“O Âncora”, no estilo que adota, é um filme
quase esquizofrênico. Tem um tipo de humor muito particular e norte-americano.
E, por vezes, corre o sério risco de ser mal interpretado. Ainda assim é uma
das grandes comédias da década de 2000-2010.
Em meados da década de 1970 (reconstituída com
inspirada percepção nos figurinos), o âncora do maior telejornal de San Diego,
Ron Burgundy reina absoluto (e na atuação irreprimível do gênio da comédia Will
Ferrel, essa majestade não é à toa).
Ao lado de seus companheiros de notícias, Brian
Fantana (Paul Rudd), Champion Kind (David Koechner) e Brick Tamland (Steve
Carell, genial), ocupam o primeiro lugar nos índices de audiência.
Os tempos, entretanto, estão mudando.

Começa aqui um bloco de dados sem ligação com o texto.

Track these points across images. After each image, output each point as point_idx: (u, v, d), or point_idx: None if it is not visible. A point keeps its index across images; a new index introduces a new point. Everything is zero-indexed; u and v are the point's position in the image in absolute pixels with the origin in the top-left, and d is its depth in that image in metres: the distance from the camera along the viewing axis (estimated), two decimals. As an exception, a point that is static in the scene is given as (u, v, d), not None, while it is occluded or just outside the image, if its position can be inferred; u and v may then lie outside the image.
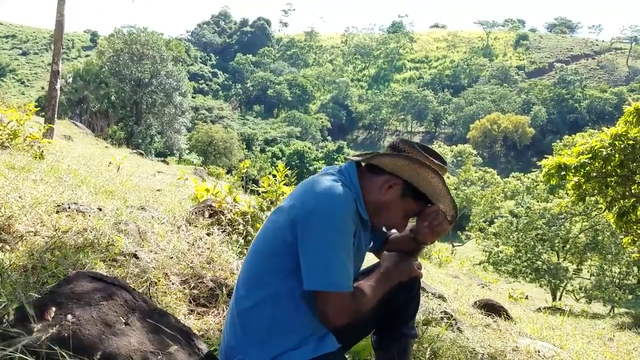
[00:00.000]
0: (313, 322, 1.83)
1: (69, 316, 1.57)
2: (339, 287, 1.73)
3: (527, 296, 12.16)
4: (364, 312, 1.83)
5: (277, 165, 4.82)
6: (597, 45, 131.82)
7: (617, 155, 8.75)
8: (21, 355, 1.38)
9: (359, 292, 1.82)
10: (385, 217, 1.94)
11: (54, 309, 1.57)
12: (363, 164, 1.99)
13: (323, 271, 1.72)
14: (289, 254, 1.79)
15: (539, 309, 10.10)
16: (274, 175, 4.49)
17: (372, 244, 2.17)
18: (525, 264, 22.24)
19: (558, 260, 23.06)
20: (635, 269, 22.24)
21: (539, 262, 22.03)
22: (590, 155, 8.94)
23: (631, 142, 8.64)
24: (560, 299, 21.58)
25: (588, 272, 23.88)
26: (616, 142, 8.74)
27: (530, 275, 22.06)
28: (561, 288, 22.66)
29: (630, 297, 21.20)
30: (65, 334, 1.52)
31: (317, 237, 1.73)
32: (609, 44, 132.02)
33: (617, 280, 22.23)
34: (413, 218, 2.02)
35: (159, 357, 1.63)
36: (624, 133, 8.71)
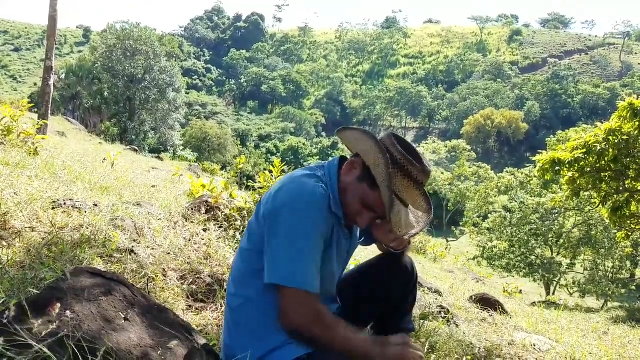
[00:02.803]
0: None
1: (69, 312, 1.57)
2: (299, 284, 1.67)
3: (521, 290, 12.23)
4: (318, 335, 1.69)
5: (271, 161, 4.81)
6: (590, 40, 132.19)
7: (611, 150, 8.78)
8: (21, 350, 1.38)
9: (334, 323, 1.72)
10: (347, 205, 1.83)
11: (52, 304, 1.56)
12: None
13: (284, 265, 1.68)
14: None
15: (534, 303, 10.17)
16: (270, 171, 4.49)
17: (362, 239, 2.14)
18: (519, 258, 22.33)
19: (552, 254, 23.15)
20: (628, 263, 22.41)
21: (532, 257, 22.13)
22: (584, 151, 8.98)
23: (625, 137, 8.68)
24: (554, 294, 21.68)
25: (581, 266, 24.00)
26: (610, 137, 8.77)
27: (524, 270, 22.15)
28: (555, 282, 22.77)
29: (623, 291, 21.32)
30: (65, 330, 1.51)
31: (282, 233, 1.70)
32: (602, 40, 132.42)
33: (611, 275, 22.34)
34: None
35: (159, 352, 1.63)
36: (618, 128, 8.75)
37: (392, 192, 1.74)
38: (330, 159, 1.95)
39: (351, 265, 3.72)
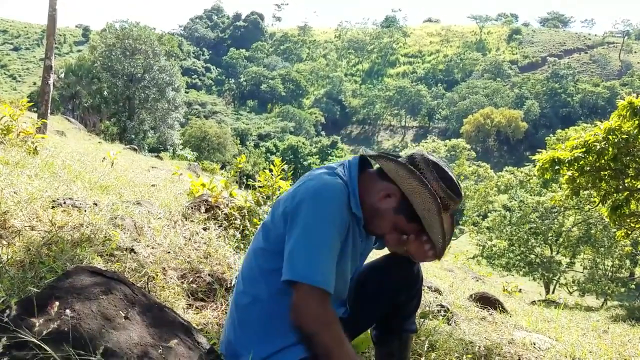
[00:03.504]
0: None
1: (69, 310, 1.57)
2: (315, 281, 1.65)
3: (520, 289, 12.24)
4: (324, 340, 1.65)
5: (271, 160, 4.80)
6: (589, 39, 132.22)
7: (610, 149, 8.79)
8: (22, 349, 1.38)
9: (343, 337, 1.69)
10: (376, 225, 1.85)
11: (57, 303, 1.56)
12: (373, 163, 1.93)
13: (301, 262, 1.66)
14: (283, 250, 1.75)
15: (534, 301, 10.17)
16: (270, 170, 4.48)
17: (377, 244, 2.12)
18: (519, 257, 22.35)
19: (551, 253, 23.18)
20: (627, 262, 22.43)
21: (532, 256, 22.17)
22: (584, 150, 8.99)
23: (625, 136, 8.68)
24: (553, 292, 21.71)
25: (581, 265, 24.03)
26: (610, 136, 8.78)
27: (523, 269, 22.18)
28: (554, 281, 22.79)
29: (622, 290, 21.36)
30: (66, 328, 1.51)
31: (300, 229, 1.69)
32: (602, 38, 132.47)
33: (610, 274, 22.39)
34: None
35: (160, 350, 1.63)
36: (617, 127, 8.76)
37: (442, 227, 1.76)
38: (351, 157, 1.92)
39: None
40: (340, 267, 1.80)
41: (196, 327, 2.13)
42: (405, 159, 1.84)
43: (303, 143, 74.08)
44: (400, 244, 1.90)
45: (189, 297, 2.79)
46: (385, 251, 2.11)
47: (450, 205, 1.80)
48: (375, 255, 2.17)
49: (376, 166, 1.91)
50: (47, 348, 1.39)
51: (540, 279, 22.31)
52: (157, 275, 2.76)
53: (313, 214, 1.69)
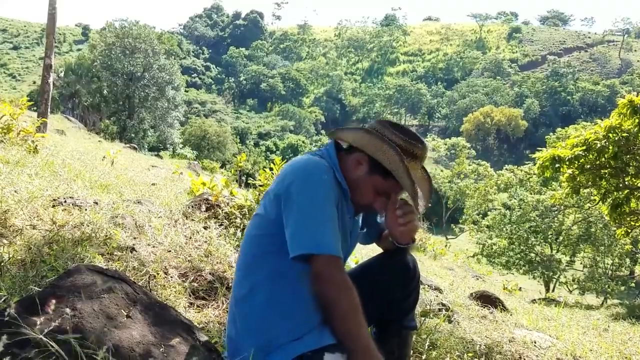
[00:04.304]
0: (312, 307, 1.81)
1: (70, 309, 1.57)
2: (327, 250, 1.70)
3: (520, 288, 12.25)
4: (343, 306, 1.69)
5: (271, 159, 4.80)
6: (589, 37, 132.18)
7: (611, 148, 8.77)
8: (24, 348, 1.38)
9: (357, 301, 1.71)
10: (361, 195, 1.91)
11: (54, 301, 1.56)
12: (344, 146, 1.99)
13: (307, 235, 1.71)
14: (276, 233, 1.79)
15: (534, 300, 10.18)
16: (271, 169, 4.48)
17: (364, 230, 2.16)
18: (519, 256, 22.33)
19: (551, 252, 23.16)
20: (627, 260, 22.40)
21: (532, 254, 22.13)
22: (584, 148, 8.97)
23: (625, 134, 8.67)
24: (553, 291, 21.71)
25: (581, 263, 24.00)
26: (610, 135, 8.77)
27: (523, 267, 22.16)
28: (554, 280, 22.77)
29: (622, 288, 21.33)
30: (67, 327, 1.51)
31: (297, 207, 1.74)
32: (602, 37, 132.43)
33: (610, 272, 22.36)
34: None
35: (161, 349, 1.63)
36: (618, 125, 8.74)
37: (408, 175, 1.81)
38: (326, 143, 2.03)
39: (352, 263, 3.72)
40: None
41: (197, 325, 2.13)
42: (361, 126, 1.97)
43: (303, 142, 74.08)
44: (387, 207, 1.96)
45: (190, 296, 2.79)
46: (375, 247, 2.12)
47: (414, 152, 1.89)
48: (368, 255, 2.18)
49: (345, 145, 1.99)
50: (53, 344, 1.39)
51: (540, 278, 22.28)
52: (158, 274, 2.76)
53: (306, 191, 1.75)
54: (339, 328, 1.70)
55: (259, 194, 4.38)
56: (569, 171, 9.34)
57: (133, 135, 39.45)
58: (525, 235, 22.34)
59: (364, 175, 1.89)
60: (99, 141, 20.51)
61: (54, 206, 3.34)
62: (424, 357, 2.71)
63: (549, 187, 26.87)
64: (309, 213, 1.72)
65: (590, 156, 9.03)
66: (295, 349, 1.76)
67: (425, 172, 2.00)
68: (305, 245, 1.70)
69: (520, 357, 3.08)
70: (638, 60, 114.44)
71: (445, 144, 74.76)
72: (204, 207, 4.25)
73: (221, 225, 3.97)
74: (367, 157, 1.87)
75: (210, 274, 3.00)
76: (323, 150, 1.97)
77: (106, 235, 2.95)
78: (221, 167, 35.71)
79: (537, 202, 23.77)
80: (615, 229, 12.94)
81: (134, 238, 3.10)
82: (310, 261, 1.72)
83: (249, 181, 5.16)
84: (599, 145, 8.82)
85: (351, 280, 1.85)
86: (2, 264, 2.26)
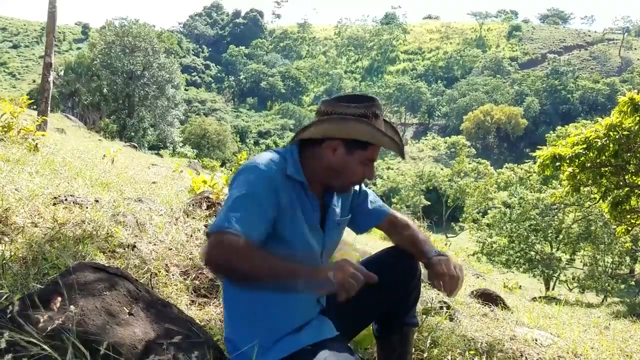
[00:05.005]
0: (302, 301, 1.81)
1: (73, 306, 1.57)
2: (221, 228, 1.56)
3: (520, 286, 12.24)
4: (236, 267, 1.53)
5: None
6: (589, 36, 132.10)
7: (611, 146, 8.77)
8: (27, 345, 1.38)
9: (254, 251, 1.56)
10: (349, 175, 1.88)
11: (60, 299, 1.56)
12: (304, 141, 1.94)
13: (219, 217, 1.60)
14: None
15: (534, 298, 10.18)
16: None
17: (349, 215, 2.10)
18: (519, 254, 22.31)
19: (551, 250, 23.15)
20: (627, 258, 22.41)
21: (532, 253, 22.13)
22: (584, 146, 8.97)
23: (626, 132, 8.67)
24: (553, 289, 21.70)
25: (581, 262, 23.99)
26: (611, 133, 8.77)
27: (523, 266, 22.14)
28: (554, 278, 22.77)
29: (622, 286, 21.34)
30: (70, 324, 1.51)
31: (230, 193, 1.72)
32: (602, 35, 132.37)
33: (610, 270, 22.35)
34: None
35: (163, 346, 1.63)
36: (618, 123, 8.74)
37: (384, 134, 1.84)
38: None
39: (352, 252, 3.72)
40: (298, 234, 1.81)
41: (199, 323, 2.13)
42: (317, 115, 1.91)
43: (303, 140, 73.91)
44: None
45: (191, 294, 2.79)
46: (373, 246, 2.12)
47: (374, 111, 1.87)
48: (372, 251, 2.17)
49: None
50: (51, 344, 1.39)
51: (540, 276, 22.28)
52: (160, 271, 2.76)
53: (238, 181, 1.72)
54: (269, 283, 1.58)
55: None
56: (570, 169, 9.33)
57: (133, 133, 39.45)
58: (525, 233, 22.33)
59: (344, 157, 1.85)
60: (99, 140, 20.51)
61: (54, 204, 3.33)
62: (425, 354, 2.71)
63: (549, 186, 26.85)
64: (230, 200, 1.66)
65: (591, 154, 9.03)
66: (294, 343, 1.77)
67: (387, 122, 2.00)
68: (210, 227, 1.61)
69: (521, 355, 3.08)
70: (638, 59, 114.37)
71: (445, 143, 74.64)
72: (204, 205, 4.25)
73: (222, 223, 3.96)
74: (339, 140, 1.84)
75: (211, 271, 3.00)
76: (286, 147, 1.95)
77: (107, 233, 2.95)
78: (221, 165, 35.68)
79: (537, 201, 23.76)
80: (615, 227, 12.95)
81: (135, 236, 3.10)
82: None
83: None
84: (599, 143, 8.82)
85: None
86: (4, 261, 2.26)
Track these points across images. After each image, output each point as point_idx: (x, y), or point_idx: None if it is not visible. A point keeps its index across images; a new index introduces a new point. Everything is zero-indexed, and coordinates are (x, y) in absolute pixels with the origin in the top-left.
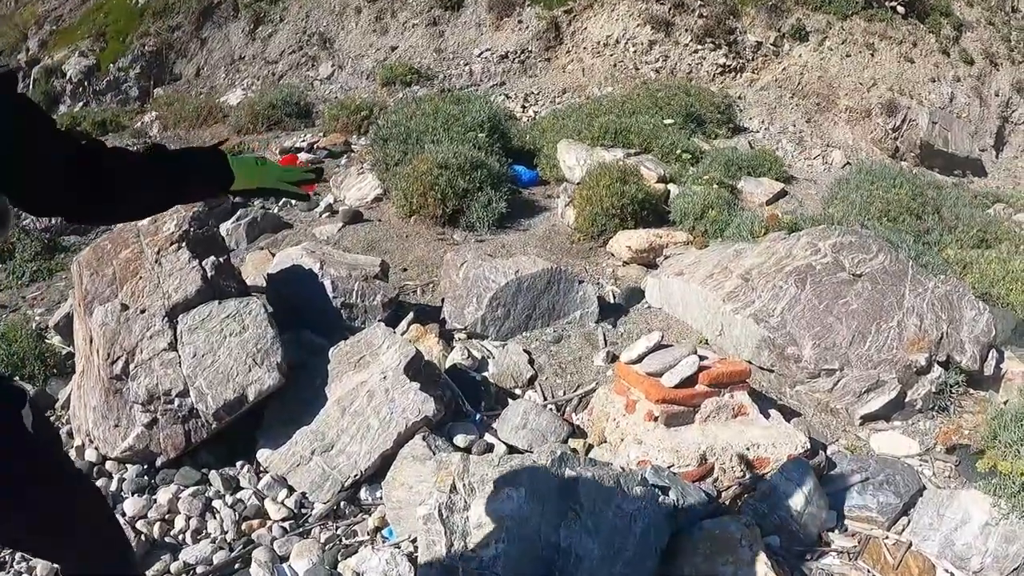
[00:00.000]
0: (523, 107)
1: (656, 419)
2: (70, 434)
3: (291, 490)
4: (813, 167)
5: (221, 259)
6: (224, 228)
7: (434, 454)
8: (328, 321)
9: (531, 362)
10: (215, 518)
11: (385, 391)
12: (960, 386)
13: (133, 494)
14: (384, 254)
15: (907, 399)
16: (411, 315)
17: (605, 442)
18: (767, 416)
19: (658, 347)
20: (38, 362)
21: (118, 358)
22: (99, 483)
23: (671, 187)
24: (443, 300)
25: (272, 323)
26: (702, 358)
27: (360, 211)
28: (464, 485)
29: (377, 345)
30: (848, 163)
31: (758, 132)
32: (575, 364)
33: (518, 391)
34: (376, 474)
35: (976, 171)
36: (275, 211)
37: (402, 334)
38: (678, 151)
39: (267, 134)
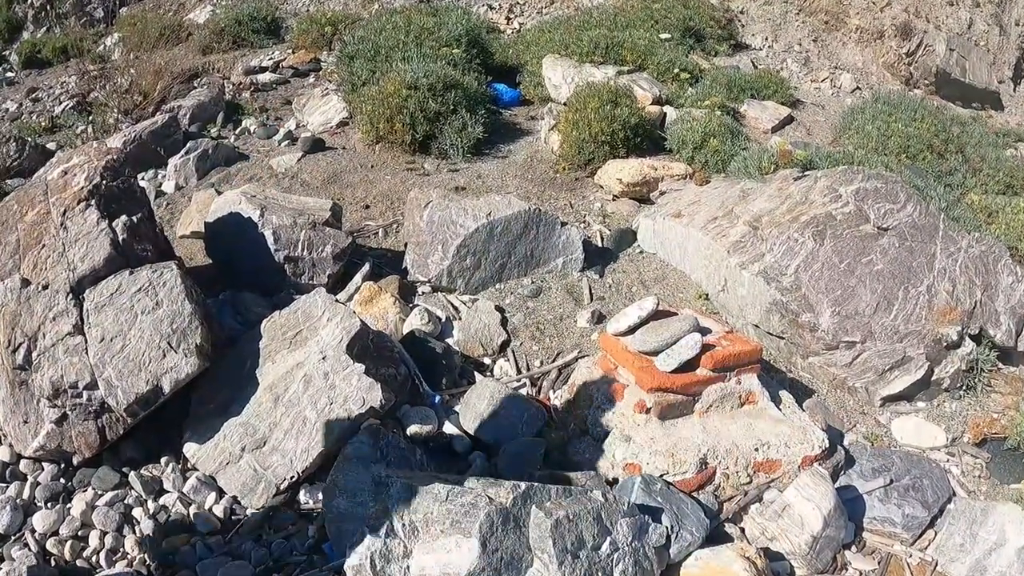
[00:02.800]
0: (507, 18)
1: (648, 411)
2: None
3: (220, 493)
4: (820, 90)
5: (136, 217)
6: (171, 163)
7: (382, 454)
8: (270, 278)
9: (504, 323)
10: (135, 531)
11: (324, 375)
12: (991, 363)
13: (46, 503)
14: (346, 188)
15: (933, 377)
16: (367, 267)
17: (587, 434)
18: (778, 403)
19: (653, 316)
20: None
21: (19, 345)
22: (11, 488)
23: (667, 110)
24: (406, 246)
25: (191, 294)
26: (704, 331)
27: (322, 138)
28: (404, 526)
29: (316, 317)
30: (858, 87)
31: (761, 50)
32: (555, 325)
33: (487, 360)
34: (318, 471)
35: (993, 104)
36: (230, 141)
37: (351, 294)
38: (676, 70)
39: (233, 53)
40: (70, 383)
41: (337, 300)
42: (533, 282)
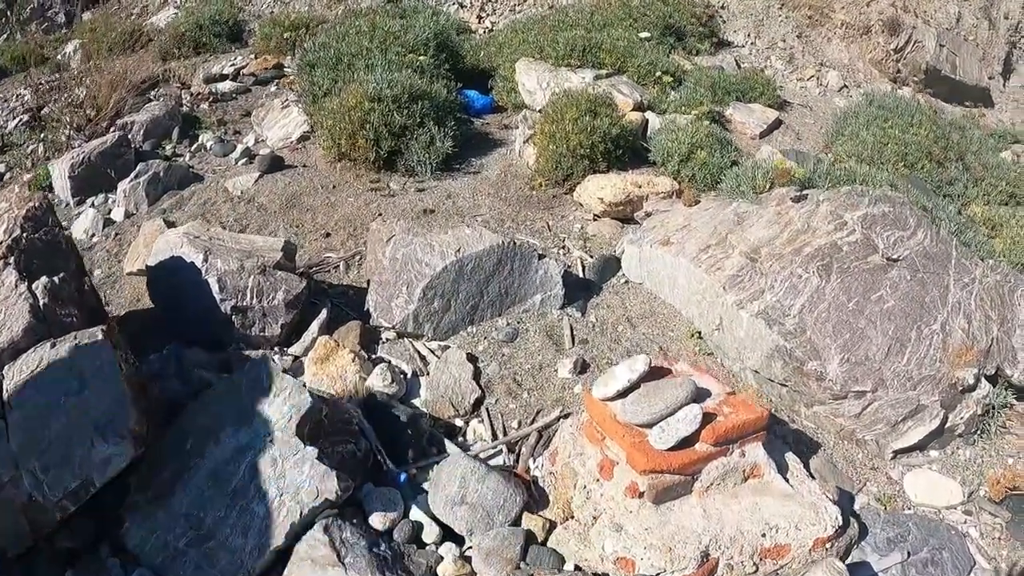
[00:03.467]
0: (479, 17)
1: (642, 495)
2: None
3: None
4: (807, 89)
5: (59, 276)
6: (121, 188)
7: (339, 556)
8: (217, 330)
9: (477, 375)
10: None
11: (272, 462)
12: (1007, 406)
13: None
14: (306, 212)
15: (947, 424)
16: (324, 314)
17: (572, 519)
18: (784, 471)
19: (644, 378)
20: None
21: None
22: None
23: (650, 117)
24: (368, 284)
25: (120, 369)
26: (703, 394)
27: (282, 156)
28: None
29: (262, 391)
30: (845, 85)
31: (744, 47)
32: (533, 376)
33: (459, 422)
34: (273, 567)
35: (984, 101)
36: (185, 160)
37: (308, 346)
38: (657, 72)
39: (194, 59)
40: None
41: (285, 372)
42: (508, 323)
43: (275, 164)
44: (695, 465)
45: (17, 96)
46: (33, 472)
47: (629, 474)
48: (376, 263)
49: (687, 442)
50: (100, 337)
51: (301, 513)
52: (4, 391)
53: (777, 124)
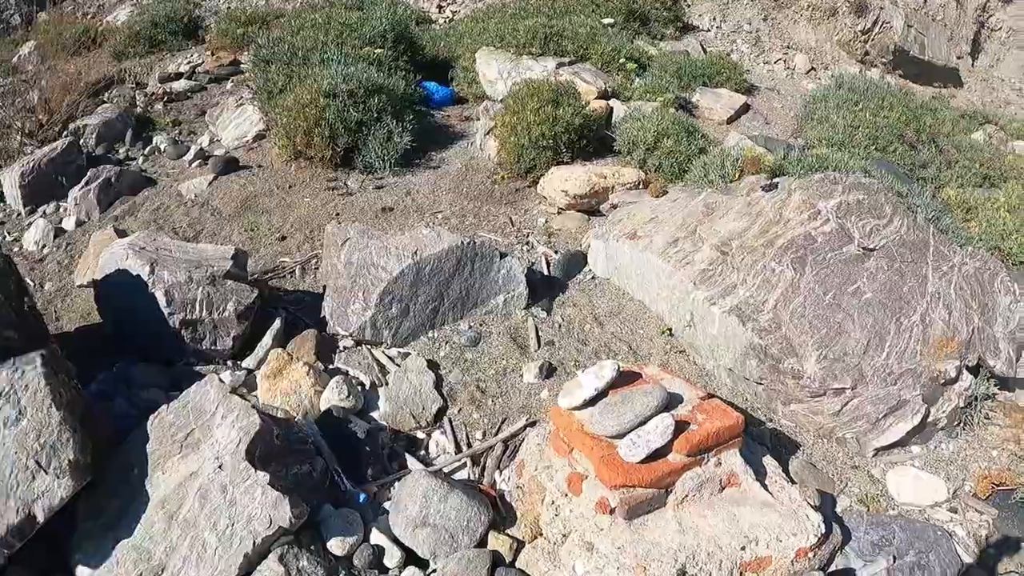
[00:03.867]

O
machismo antes impune das circunstâncias trabalhistas está dando lugar à
diversidade e à oportunidade igualitária às mulheres –e a rede logo recebe uma
nova e determinada jornalista, Veronica Corningstone (Christina Applegate, de
afiado timing cômico).
Esperta e obstinada, Veronica está acostumada aos
obstáculos corriqueiros que uma mulher enfrenta num ambiente profissional
–observações estas que o roteiro hábil escrito por Ferrel e pelo diretor Adam
McKay encontra estratégicas brechas no humor implacável e quase ininterrupto
para se inserir –e segue em frente com seu sonho de virar uma âncora de
telejornal, mesmo diante da atração (logo tornada romance) entre ela e
Burgundy.
É na ascensão e queda de Burgundy que a trama
se concentra, usando do romance com Veronica como ponto de equilíbrio (ou
desequilíbrio). O curioso, no entanto, é a forma com que o filme de Adam McKay
se coloca diante dessa premissa: Tudo em cena reflete a absoluta falta de noção
de seu machista personagem principal, conferindo ao filme um tom de comédia
abilolada que encontra fácil correspondente naqueles exemplares de besteirol –aos
quais parte do público inclusive deve relacionar Will Ferrel.
Embora tenha lá seus tópicos amparados em
perspicazes observações do mundo real –a emancipação da mulher sendo o mais
pertinente –o filme não faz um único esforço na direção de ser realista. Muito pelo
contrário, não faltam cenas onde predomina um deliberado nonsense: Talvez as
mais gritantes (em meio à tantas outras) sejam a apresentação com flauta de
jazz feita pelo próprio Burngundy num clube noturno, pontuada pela canastrice
saborosa de Ferrel; a batalha brutal, violenta e ridícula entre vários grupos
de repórteres de emissoras rivais, a lembrar um confronto inconsequente de
gangues, onde se chocam o time de Burgundy, mais os recalcados segundo
colocados (liderados por Vince Vaughn), o pessoal que ficou em terceiro lugar
(que têm à frente Tim Robbins), a emissora dos retardatários (com Luke Wilson)
e os repórteres do canal latino (representados por Ben Stiller); além também da
sequência final, contra um bando de ursos selvagens num zoológico (!).
Um peculiar exercício de humor realizado por
mentes geniais incompreendidas que às vezes fingem nada compreender.